The first stop on the trail is the Pithouse from about 650 AD. This structure marked the change in life style from nomadic hunting to permanent habitation. This example has a large room and an area that is thought to be for storage. These were covered over with a wood frame and plastered with mud. The entrance was through the roof.


The second site to visit is the Pueblo Village. From about 750 AD the storage rooms began expanding into several rooms. These structures were more adobe with the beginnings of rock masonry that developed later. This site has a Great Kiva where the soil layers tell some of its story. The size of this Kiva indicates that is was probably a center for a wider group of people that just this set of room blocks.


The Badger House site, the third of the four on this trail, has the longest kiva and tower tunnel connection yet to be found in the southwest.


The tunnel here extends for 41 feet. The connection of kivas with towers seems to be common but it is not known why. Current day Pueblo people still use kivas but not towers.

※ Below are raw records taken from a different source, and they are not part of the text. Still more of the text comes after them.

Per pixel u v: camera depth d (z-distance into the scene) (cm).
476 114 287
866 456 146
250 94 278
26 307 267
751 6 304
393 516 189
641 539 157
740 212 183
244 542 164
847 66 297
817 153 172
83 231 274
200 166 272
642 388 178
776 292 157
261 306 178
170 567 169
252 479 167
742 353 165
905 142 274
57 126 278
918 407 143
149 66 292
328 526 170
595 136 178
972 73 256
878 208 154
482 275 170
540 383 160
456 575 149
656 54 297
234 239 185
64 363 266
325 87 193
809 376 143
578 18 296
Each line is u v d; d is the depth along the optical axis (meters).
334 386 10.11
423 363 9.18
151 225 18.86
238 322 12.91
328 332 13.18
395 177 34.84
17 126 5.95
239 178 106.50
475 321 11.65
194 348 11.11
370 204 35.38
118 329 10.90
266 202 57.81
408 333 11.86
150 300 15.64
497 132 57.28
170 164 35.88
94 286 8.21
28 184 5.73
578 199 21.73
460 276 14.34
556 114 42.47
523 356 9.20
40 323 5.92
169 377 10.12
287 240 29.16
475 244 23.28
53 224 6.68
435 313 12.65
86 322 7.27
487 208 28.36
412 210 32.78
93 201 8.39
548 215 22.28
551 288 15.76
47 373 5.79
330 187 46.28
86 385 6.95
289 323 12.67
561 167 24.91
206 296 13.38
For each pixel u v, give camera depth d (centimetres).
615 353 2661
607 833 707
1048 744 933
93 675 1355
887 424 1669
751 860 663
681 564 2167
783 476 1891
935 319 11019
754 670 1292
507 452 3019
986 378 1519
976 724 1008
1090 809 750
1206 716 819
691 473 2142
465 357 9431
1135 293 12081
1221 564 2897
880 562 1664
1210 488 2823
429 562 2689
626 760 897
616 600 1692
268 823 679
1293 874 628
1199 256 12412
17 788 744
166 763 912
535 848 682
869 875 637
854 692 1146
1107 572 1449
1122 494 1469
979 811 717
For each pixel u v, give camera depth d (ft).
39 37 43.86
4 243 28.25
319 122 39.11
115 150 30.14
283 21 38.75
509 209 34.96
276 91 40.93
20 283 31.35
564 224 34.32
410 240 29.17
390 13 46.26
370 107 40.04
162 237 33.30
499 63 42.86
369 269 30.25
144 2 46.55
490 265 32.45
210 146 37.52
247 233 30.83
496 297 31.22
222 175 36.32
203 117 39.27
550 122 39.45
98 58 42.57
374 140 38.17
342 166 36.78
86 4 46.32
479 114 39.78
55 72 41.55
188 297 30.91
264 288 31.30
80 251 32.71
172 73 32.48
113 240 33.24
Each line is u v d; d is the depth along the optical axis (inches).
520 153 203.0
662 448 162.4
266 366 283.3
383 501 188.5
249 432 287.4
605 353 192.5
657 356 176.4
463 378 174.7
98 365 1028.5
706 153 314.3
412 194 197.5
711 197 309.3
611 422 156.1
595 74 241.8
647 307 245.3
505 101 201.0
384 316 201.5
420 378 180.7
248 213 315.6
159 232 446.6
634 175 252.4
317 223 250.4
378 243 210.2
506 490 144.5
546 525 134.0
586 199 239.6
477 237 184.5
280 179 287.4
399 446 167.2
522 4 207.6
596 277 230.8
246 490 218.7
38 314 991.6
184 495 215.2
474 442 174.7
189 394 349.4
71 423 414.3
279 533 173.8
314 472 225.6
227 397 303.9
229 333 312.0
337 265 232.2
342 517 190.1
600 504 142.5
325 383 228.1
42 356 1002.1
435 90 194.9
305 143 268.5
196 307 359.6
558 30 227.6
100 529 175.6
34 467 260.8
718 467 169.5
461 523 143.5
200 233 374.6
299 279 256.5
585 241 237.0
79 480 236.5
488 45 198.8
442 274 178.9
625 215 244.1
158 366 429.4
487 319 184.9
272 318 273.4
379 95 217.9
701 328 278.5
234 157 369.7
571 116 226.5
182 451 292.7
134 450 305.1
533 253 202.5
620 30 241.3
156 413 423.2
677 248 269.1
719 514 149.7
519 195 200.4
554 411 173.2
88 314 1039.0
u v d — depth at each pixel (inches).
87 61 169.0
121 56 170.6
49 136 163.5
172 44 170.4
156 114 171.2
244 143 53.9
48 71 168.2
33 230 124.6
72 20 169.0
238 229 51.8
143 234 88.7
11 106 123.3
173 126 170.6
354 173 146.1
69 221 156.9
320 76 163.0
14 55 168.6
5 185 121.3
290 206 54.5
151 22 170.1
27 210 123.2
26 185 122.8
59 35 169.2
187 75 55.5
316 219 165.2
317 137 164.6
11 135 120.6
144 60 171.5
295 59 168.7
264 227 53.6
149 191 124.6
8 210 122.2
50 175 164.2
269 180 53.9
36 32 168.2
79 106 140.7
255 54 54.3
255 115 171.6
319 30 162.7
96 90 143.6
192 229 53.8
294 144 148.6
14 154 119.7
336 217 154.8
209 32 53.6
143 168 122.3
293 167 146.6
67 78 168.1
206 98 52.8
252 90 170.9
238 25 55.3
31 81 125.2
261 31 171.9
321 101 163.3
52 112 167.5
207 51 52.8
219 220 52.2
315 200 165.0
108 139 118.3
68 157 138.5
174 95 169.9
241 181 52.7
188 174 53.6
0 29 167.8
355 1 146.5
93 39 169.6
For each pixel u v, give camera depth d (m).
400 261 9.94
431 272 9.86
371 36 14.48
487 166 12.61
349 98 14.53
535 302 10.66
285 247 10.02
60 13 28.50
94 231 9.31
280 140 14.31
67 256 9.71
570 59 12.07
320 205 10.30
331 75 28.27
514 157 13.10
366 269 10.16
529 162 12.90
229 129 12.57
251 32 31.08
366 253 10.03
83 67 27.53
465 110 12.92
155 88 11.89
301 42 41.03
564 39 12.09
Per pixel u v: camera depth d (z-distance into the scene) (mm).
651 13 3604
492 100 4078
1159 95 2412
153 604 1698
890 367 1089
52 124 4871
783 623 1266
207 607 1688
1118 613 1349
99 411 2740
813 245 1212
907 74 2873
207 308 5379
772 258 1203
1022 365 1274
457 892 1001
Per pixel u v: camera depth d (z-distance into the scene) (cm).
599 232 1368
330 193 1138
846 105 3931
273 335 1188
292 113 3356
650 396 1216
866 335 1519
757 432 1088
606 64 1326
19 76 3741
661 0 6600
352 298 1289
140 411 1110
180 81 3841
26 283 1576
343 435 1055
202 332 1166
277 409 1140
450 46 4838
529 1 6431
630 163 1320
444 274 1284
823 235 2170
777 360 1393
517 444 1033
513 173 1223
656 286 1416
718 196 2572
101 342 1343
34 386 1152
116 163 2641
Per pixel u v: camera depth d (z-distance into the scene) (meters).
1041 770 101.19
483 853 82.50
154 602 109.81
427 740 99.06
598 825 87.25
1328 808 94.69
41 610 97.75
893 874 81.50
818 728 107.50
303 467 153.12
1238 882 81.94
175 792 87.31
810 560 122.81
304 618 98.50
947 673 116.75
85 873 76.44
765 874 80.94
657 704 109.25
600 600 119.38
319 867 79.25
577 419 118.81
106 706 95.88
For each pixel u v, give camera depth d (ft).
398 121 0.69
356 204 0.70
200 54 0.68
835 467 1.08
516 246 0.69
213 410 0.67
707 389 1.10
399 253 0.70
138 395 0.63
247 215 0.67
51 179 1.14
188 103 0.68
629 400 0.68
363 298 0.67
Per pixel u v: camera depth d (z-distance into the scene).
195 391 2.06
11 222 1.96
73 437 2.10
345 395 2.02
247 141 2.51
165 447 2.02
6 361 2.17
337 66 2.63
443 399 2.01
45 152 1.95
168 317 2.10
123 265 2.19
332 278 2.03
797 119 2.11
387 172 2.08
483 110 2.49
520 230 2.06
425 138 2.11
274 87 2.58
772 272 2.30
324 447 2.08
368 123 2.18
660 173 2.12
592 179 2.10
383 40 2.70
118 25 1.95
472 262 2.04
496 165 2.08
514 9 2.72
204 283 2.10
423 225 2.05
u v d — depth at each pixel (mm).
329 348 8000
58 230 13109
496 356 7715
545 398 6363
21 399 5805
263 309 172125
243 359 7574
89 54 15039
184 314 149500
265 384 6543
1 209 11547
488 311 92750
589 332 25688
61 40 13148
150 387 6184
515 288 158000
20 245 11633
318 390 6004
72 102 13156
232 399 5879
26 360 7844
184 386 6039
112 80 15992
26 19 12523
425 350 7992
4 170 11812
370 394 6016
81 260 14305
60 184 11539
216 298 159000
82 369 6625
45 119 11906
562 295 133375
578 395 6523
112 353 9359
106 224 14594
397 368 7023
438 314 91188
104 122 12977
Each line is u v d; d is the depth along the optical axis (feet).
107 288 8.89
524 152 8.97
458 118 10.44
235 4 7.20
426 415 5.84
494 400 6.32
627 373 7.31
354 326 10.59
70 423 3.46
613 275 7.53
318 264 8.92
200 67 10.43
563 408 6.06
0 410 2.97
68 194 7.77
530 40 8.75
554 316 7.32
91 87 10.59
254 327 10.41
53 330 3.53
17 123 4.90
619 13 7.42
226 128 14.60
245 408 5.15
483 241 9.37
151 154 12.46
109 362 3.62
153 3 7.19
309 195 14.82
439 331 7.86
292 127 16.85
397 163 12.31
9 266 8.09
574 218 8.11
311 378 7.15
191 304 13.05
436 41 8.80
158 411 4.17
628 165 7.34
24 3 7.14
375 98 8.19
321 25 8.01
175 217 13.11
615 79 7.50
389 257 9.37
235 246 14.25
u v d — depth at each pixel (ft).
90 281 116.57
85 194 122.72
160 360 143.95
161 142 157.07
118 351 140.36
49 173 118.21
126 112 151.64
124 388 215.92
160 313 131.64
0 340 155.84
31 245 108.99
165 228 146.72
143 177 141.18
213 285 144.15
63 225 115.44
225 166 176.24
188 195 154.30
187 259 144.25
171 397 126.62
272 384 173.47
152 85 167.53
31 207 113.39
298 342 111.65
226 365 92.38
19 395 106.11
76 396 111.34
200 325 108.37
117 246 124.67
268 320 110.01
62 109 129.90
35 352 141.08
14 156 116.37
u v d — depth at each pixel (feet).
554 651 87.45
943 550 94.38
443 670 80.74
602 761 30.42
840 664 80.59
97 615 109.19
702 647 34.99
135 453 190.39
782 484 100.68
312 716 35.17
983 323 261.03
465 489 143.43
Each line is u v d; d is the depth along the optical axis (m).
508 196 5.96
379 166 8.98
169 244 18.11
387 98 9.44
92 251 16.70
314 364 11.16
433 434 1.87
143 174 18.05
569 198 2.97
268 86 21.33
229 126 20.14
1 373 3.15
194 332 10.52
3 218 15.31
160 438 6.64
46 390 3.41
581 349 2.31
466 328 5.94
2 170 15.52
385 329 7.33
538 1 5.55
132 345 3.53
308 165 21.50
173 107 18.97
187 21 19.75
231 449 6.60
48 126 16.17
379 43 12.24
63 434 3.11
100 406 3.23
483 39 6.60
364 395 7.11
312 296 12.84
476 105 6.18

The stone work here is thought to be from the 1200s.


The confusing arrangement of walls is explained as a site that was built on top of an older site. It is thought that much of the above ground material was moved elsewhere, maybe to Long House.


Two Raven House is the last site on the Badger House Trail. This site is thought to have been occupied from the 900s to the 1100s. It has two unusual features. There is a small circular room that resembles a miniature kiva. Some sites have great kivas but this is a rare mini kiva. There is also evidence for a fence built around the plaza area, maybe as a windbreak, or to fence in or out their domestic turkeys.

Hikers can return to the trailhead on foot or catch the tram at the end of the trail. There are two short overlook trails to Kodak House and Long House that can only be reached by riding the tram. Hiking from the Wetherill Kiosk and returning, without other stops took me 1:10 hours.